### [PROBLEM TO WORK ON]
Check every line of the data below for the word "آنها". Copy the ones that have it.

(Records contained in a dataset)

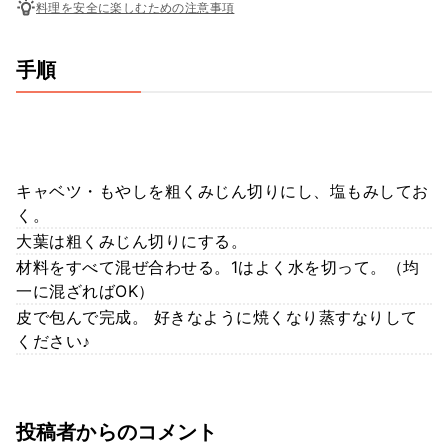
料理を安全に楽しむための注意事項
手順
キャベツ・もやしを粗くみじん切りにし、塩もみしてお
く。
大葉は粗くみじん切りにする。
材料をすべて混ぜ合わせる。1はよく水を切って。（均
一に混ざればOK）
皮で包んで完成。 好きなように焼くなり蒸すなりして
ください♪
投稿者からのコメント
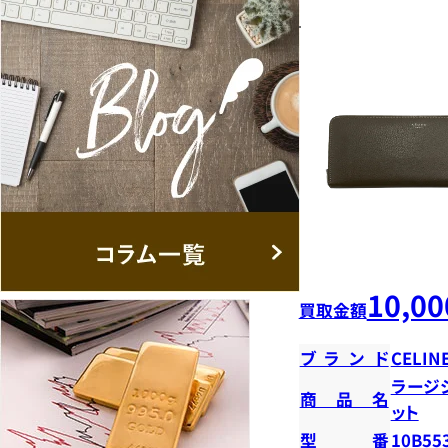
10,00
買取金額
ブランド
CELIN
ラージ
商品名
ット
型番
10B55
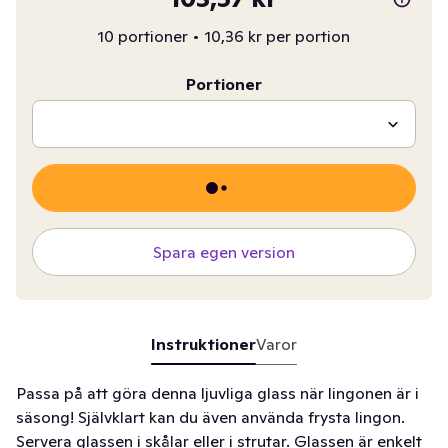
10 portioner
•
10,36 kr per portion
Portioner
Spara egen version
Instruktioner
Varor
Passa på att göra denna ljuvliga glass när lingonen är i
säsong! Självklart kan du även använda frysta lingon.
Servera glassen i skålar eller i strutar. Glassen är enkelt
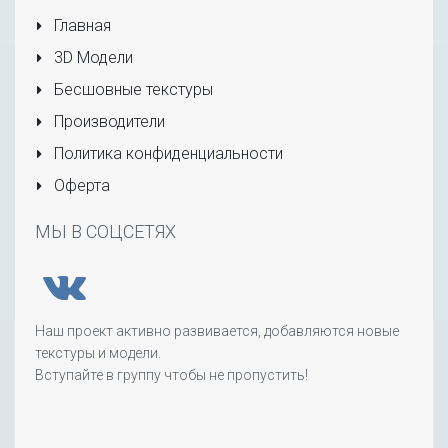
Главная
3D Модели
Бесшовные текстуры
Производители
Политика конфиденциальности
Оферта
МЫ В СОЦСЕТЯХ
Наш проект активно развивается, добавляются новые
текстуры и модели.
Вступайте в группу чтобы не пропустить!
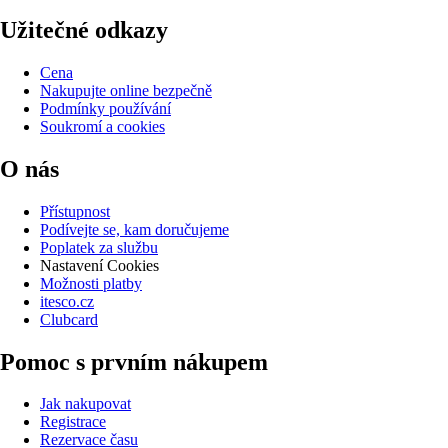
Užitečné odkazy
Cena
Nakupujte online bezpečně
Podmínky používání
Soukromí a cookies
O nás
Přístupnost
Podívejte se, kam doručujeme
Poplatek za službu
Nastavení Cookies
Možnosti platby
itesco.cz
Clubcard
Pomoc s prvním nákupem
Jak nakupovat
Registrace
Rezervace času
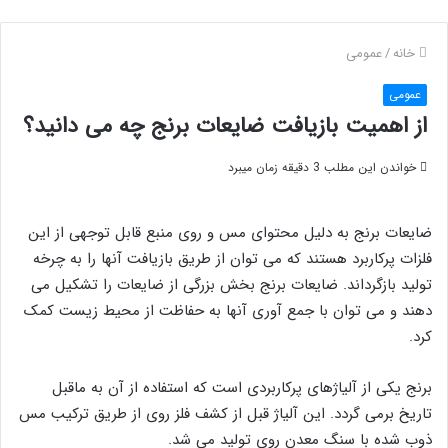
خانه
/
عمومی
عمومی
از اهمیت بازیافت ضایعات برنج چه می دانید؟
خواندن این مطلب 3 دقیقه زمان میبرد
ضایعات برنج به دلیل محتوای مس و روی منبع قابل توجهی از این
فلزات پرکاربرد هستند که می توان از طریق بازیافت آنها را به چرخه
تولید بازگرداند. ضایعات برنج بخش بزرگی از ضایعات را تشکیل می
دهند و می توان با جمع آوری آنها به حفاظت از محیط زیست کمک
کرد.
برنج یکی از آلیاژهای پرکاربردی است که استفاده از آن به ماقبل
تاریخ برمی گردد. این آلیاژ قبل از کشف فلز روی از طریق ترکیب مس
ذوب شده با سنگ معدن روی تولید می شد.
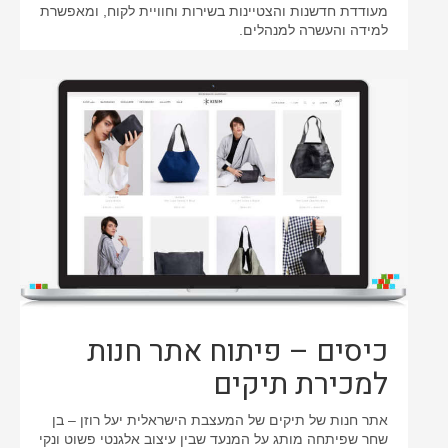
מעודדת חדשנות והצטיינות בשירות וחוויית לקוח, ומאפשרת
למידה והעשרה למנהלים.
כיסים – פיתוח אתר חנות
למכירת תיקים
אתר חנות של תיקים של המעצבת הישראלית יעל רוזן – בן
שחר שפיתחה מותג על המנעד שבין עיצוב אלגנטי פשוט ונקי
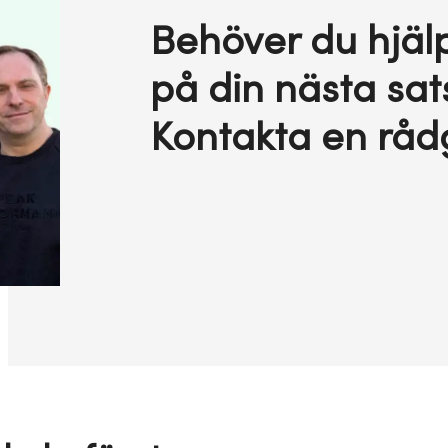
Behöver du hjälp
på din nästa sat
Kontakta en råd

### [REPLY TO THE TASK]
فلزات پرکاربرد هستند که می توان از طریق بازیافت آنها را به چرخه
دهند و می توان با جمع آوری آنها به حفاظت از محیط زیست کمک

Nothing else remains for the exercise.